Stochastic Search by Gibbs Sampling for Big Data Analytics
时间: 2018-12-05  作者:   浏览次数: 1012

Title: Stochastic Search by Gibbs Sampling for Big Data Analytics

Speaker: Dr. Guoqi Qian, Associate Professor of Statistics

School of Mathematics and StatisticsThe University of Melbourne

Date: 2018/12/24 AM 10:30-11:30

Venue:览秀楼105学术报告厅

Abstract:

Most algorithms for statistical machine learning and big data analytics

are deterministic and enumerative. They can be computationally intractable even for mining a dataset containing just a few hundred features or predictors in the context of variable selection or model selection.

Over the last 20 years we have been developing a Gibbs-sampling-induced stochastic search methodology to randomly sample candidate models or subsets of predictor variables, and then perform model/variable selection based on the generated sample.

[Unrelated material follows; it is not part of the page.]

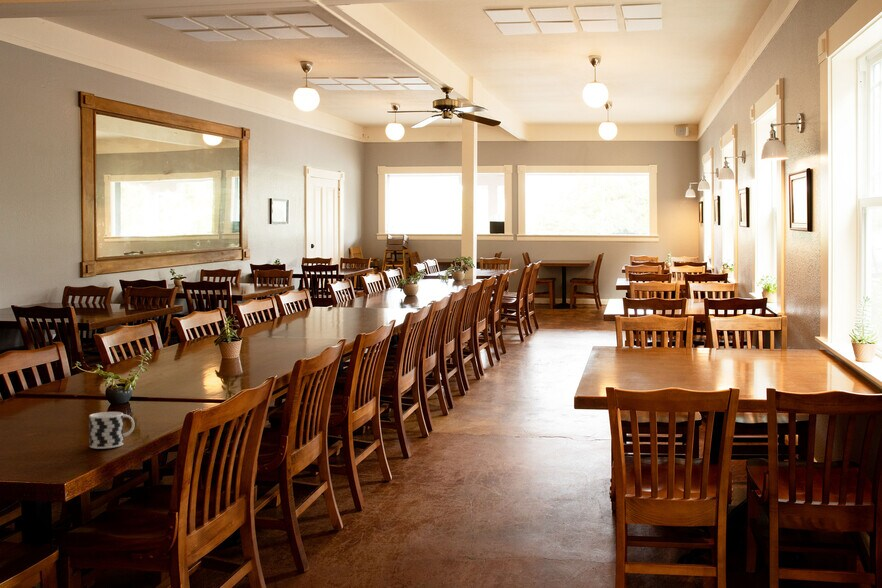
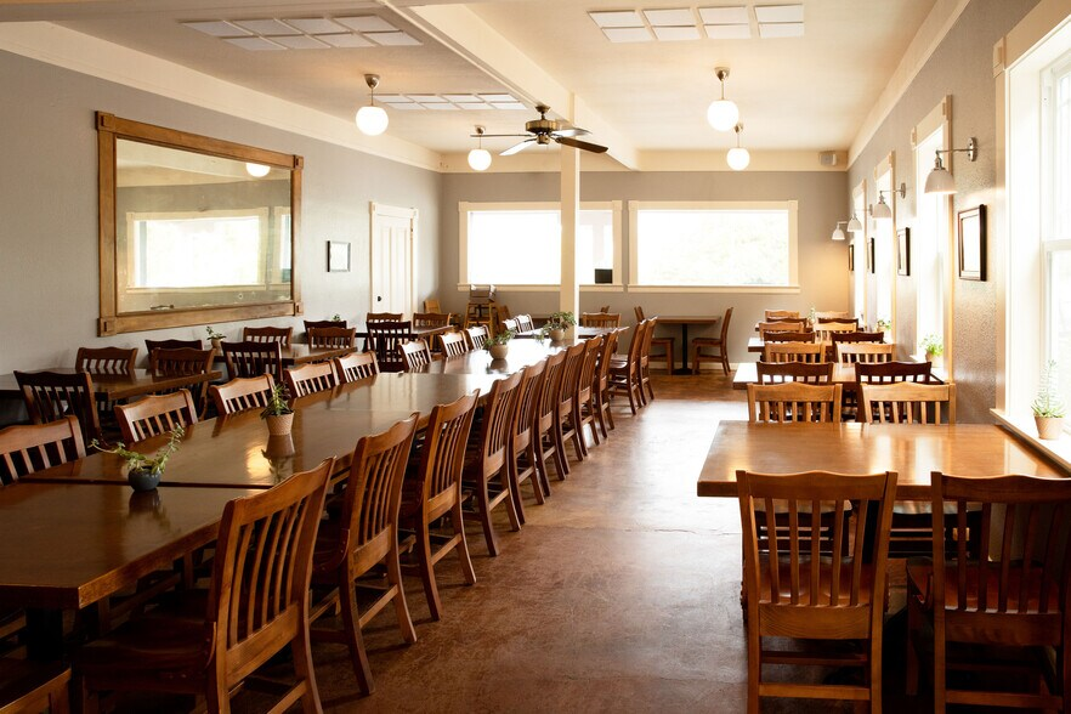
- cup [88,411,135,450]
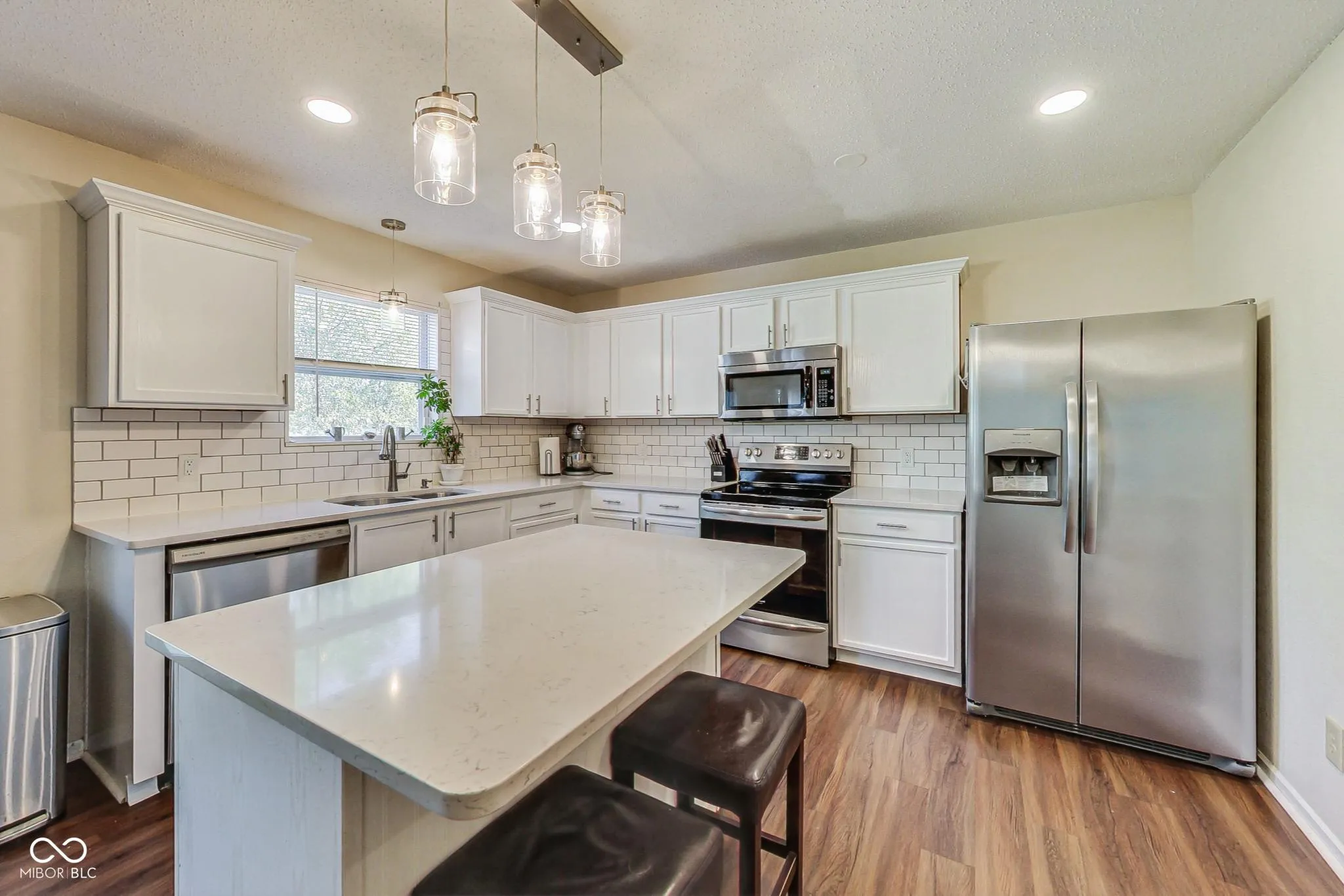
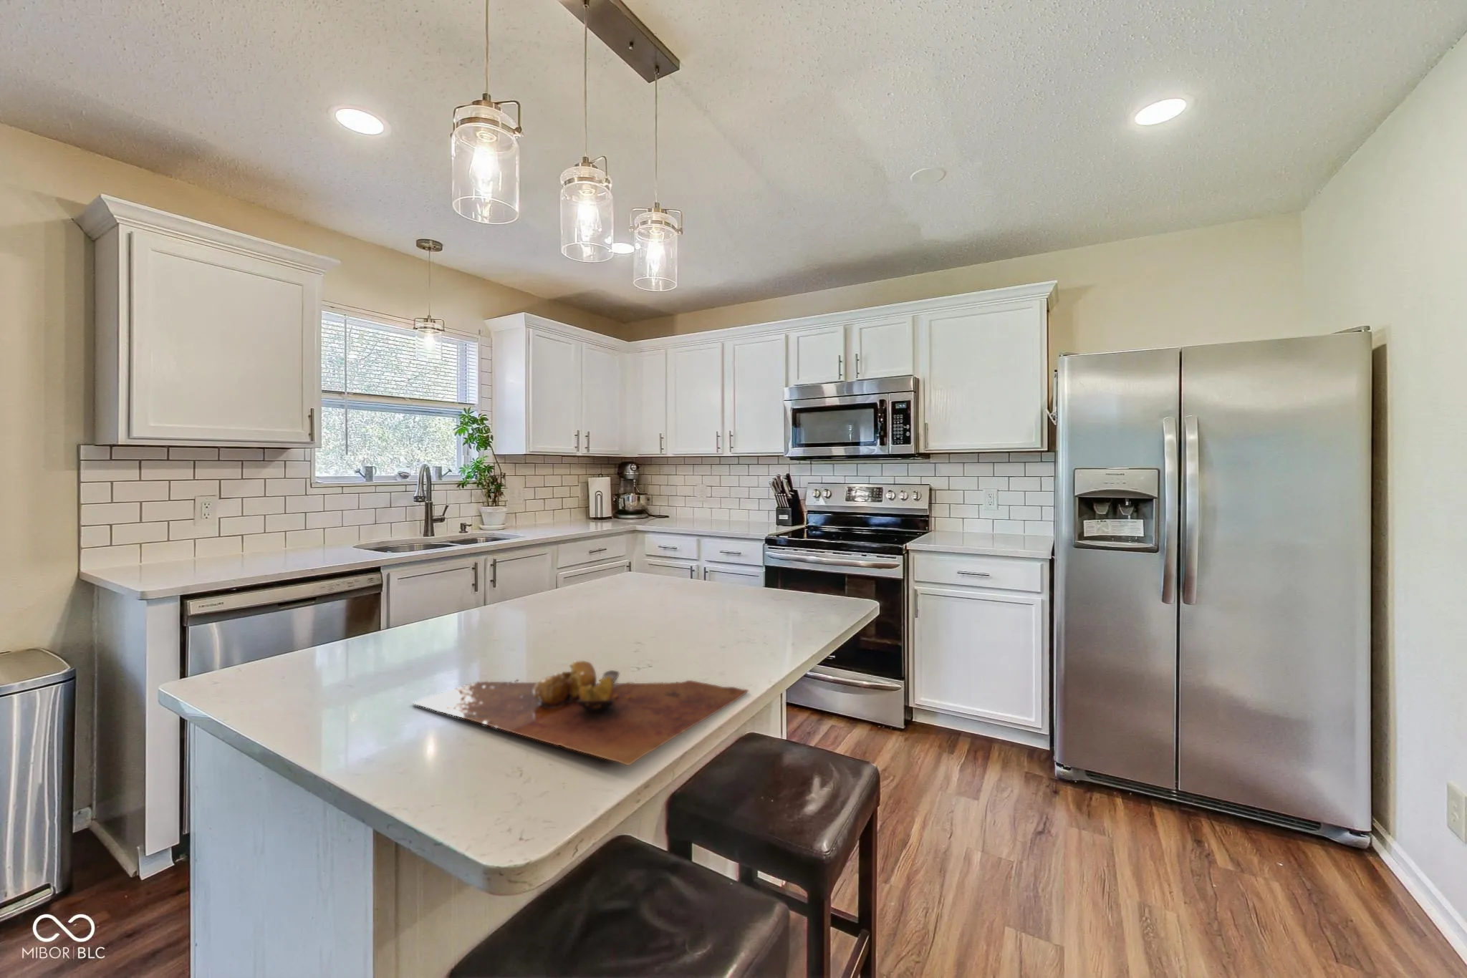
+ cutting board [412,660,749,766]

Since the generated sample is of a tiny fraction of the candidate model

space that is often of an exponential order, the stochastic search is

computationally scalable to big data analytics. Also the generated sample typically constitutes an ergodic Markov chain; hence the consistency of model/variable selection is consequently guaranteed with probability 1.In this talk, we will briefly review the Gibbs-sampling-induced stochastic search methodology. Time permitted, we will then present a few of its applications in market basket analysis, genome-wide association studies, proteomics information retrieval, tropical cyclone genesis studies andwild animal population abundance studies.